DATA FOR ANALYSIS:
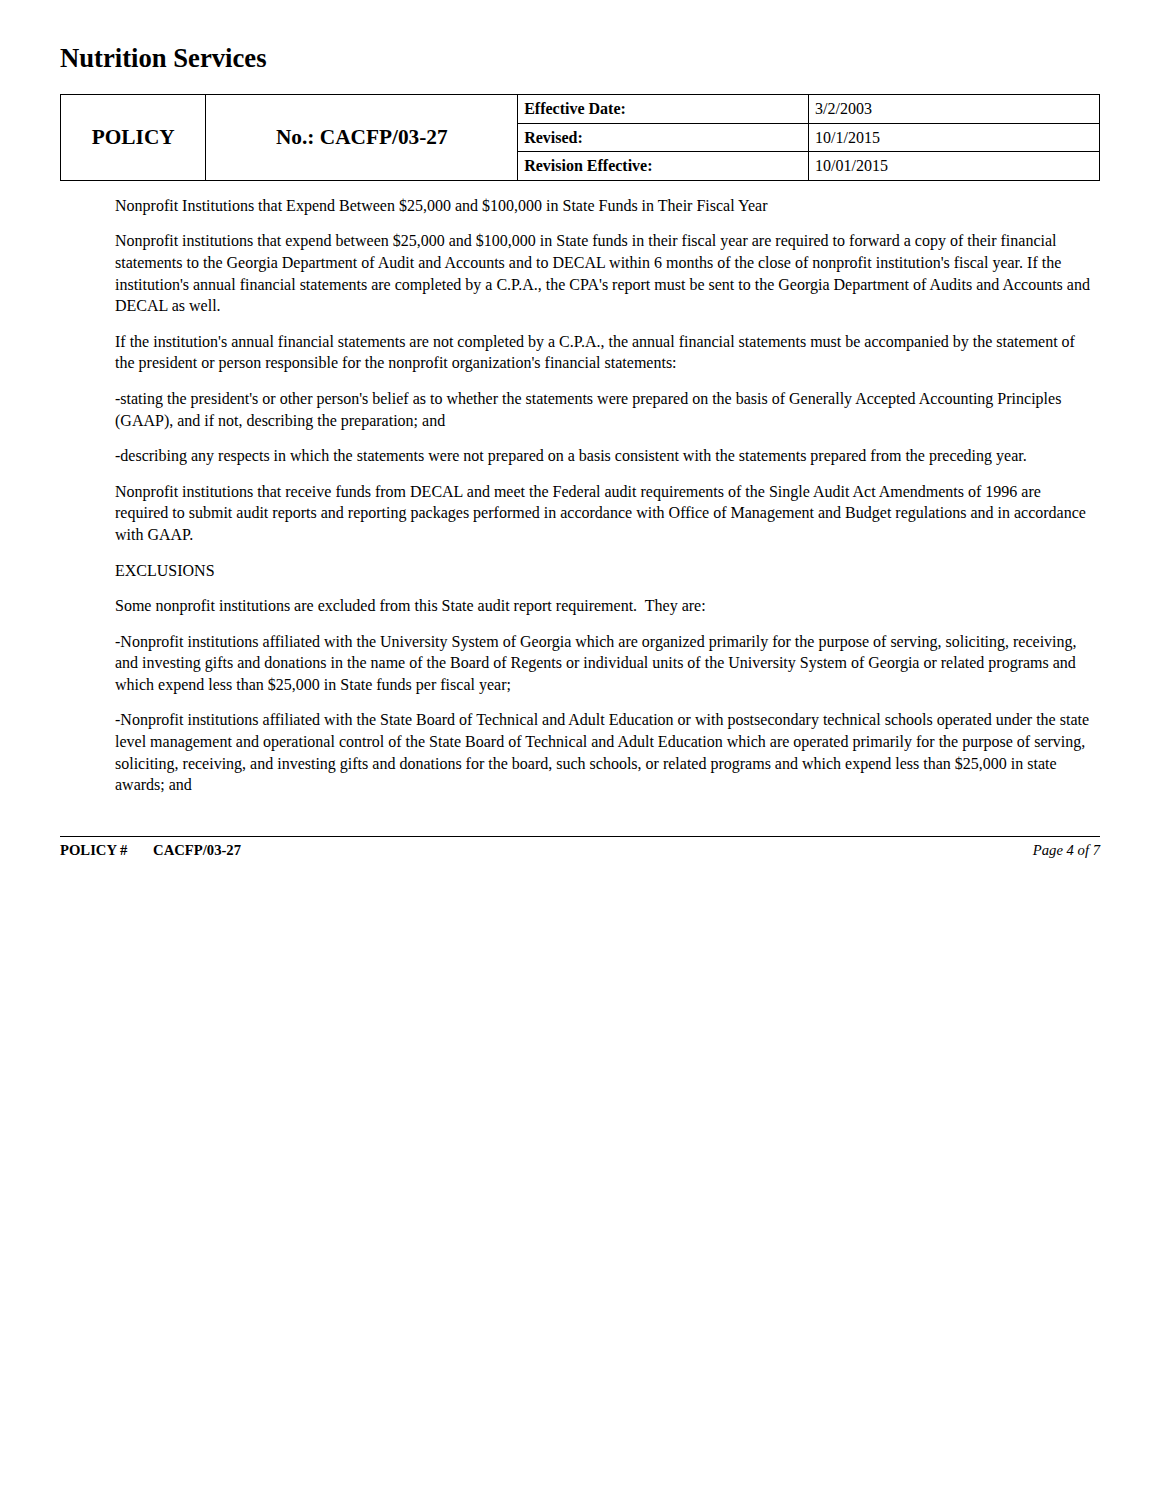Nutrition Services
| POLICY | No.: CACFP/03-27 | Effective Date: | 3/2/2003 |
| Revised: | 10/1/2015 |
| Revision Effective: | 10/01/2015 |
Nonprofit Institutions that Expend Between $25,000 and $100,000 in State Funds in Their Fiscal Year
Nonprofit institutions that expend between $25,000 and $100,000 in State funds in their fiscal year are required to forward a copy of their financial statements to the Georgia Department of Audit and Accounts and to DECAL within 6 months of the close of nonprofit institution's fiscal year. If the institution's annual financial statements are completed by a C.P.A., the CPA's report must be sent to the Georgia Department of Audits and Accounts and DECAL as well.
If the institution's annual financial statements are not completed by a C.P.A., the annual financial statements must be accompanied by the statement of the president or person responsible for the nonprofit organization's financial statements:
-stating the president's or other person's belief as to whether the statements were prepared on the basis of Generally Accepted Accounting Principles (GAAP), and if not, describing the preparation; and
-describing any respects in which the statements were not prepared on a basis consistent with the statements prepared from the preceding year.
Nonprofit institutions that receive funds from DECAL and meet the Federal audit requirements of the Single Audit Act Amendments of 1996 are required to submit audit reports and reporting packages performed in accordance with Office of Management and Budget regulations and in accordance with GAAP.
EXCLUSIONS
Some nonprofit institutions are excluded from this State audit report requirement. They are:
-Nonprofit institutions affiliated with the University System of Georgia which are organized primarily for the purpose of serving, soliciting, receiving, and investing gifts and donations in the name of the Board of Regents or individual units of the University System of Georgia or related programs and which expend less than $25,000 in State funds per fiscal year;
-Nonprofit institutions affiliated with the State Board of Technical and Adult Education or with postsecondary technical schools operated under the state level management and operational control of the State Board of Technical and Adult Education which are operated primarily for the purpose of serving, soliciting, receiving, and investing gifts and donations for the board, such schools, or related programs and which expend less than $25,000 in state awards; and
POLICY # CACFP/03-27 Page 4 of 7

PROBLEM TO WORK ON: Please print each of the records word for word, keeping the pictures out.

PROBLEM SOLUTION:
Nutrition Services
| POLICY | No.: CACFP/03-27 | Effective Date: | 3/2/2003 |
| Revised: | 10/1/2015 |
| Revision Effective: | 10/01/2015 |
Nonprofit Institutions that Expend Between $25,000 and $100,000 in State Funds in Their Fiscal Year
Nonprofit institutions that expend between $25,000 and $100,000 in State funds in their fiscal year are required to forward a copy of their financial statements to the Georgia Department of Audit and Accounts and to DECAL within 6 months of the close of nonprofit institution's fiscal year. If the institution's annual financial statements are completed by a C.P.A., the CPA's report must be sent to the Georgia Department of Audits and Accounts and DECAL as well.
If the institution's annual financial statements are not completed by a C.P.A., the annual financial statements must be accompanied by the statement of the president or person responsible for the nonprofit organization's financial statements:
-stating the president's or other person's belief as to whether the statements were prepared on the basis of Generally Accepted Accounting Principles (GAAP), and if not, describing the preparation; and
-describing any respects in which the statements were not prepared on a basis consistent with the statements prepared from the preceding year.
Nonprofit institutions that receive funds from DECAL and meet the Federal audit requirements of the Single Audit Act Amendments of 1996 are required to submit audit reports and reporting packages performed in accordance with Office of Management and Budget regulations and in accordance with GAAP.
EXCLUSIONS
Some nonprofit institutions are excluded from this State audit report requirement. They are:
-Nonprofit institutions affiliated with the University System of Georgia which are organized primarily for the purpose of serving, soliciting, receiving, and investing gifts and donations in the name of the Board of Regents or individual units of the University System of Georgia or related programs and which expend less than $25,000 in State funds per fiscal year;
-Nonprofit institutions affiliated with the State Board of Technical and Adult Education or with postsecondary technical schools operated under the state level management and operational control of the State Board of Technical and Adult Education which are operated primarily for the purpose of serving, soliciting, receiving, and investing gifts and donations for the board, such schools, or related programs and which expend less than $25,000 in state awards; and
POLICY # CACFP/03-27 Page 4 of 7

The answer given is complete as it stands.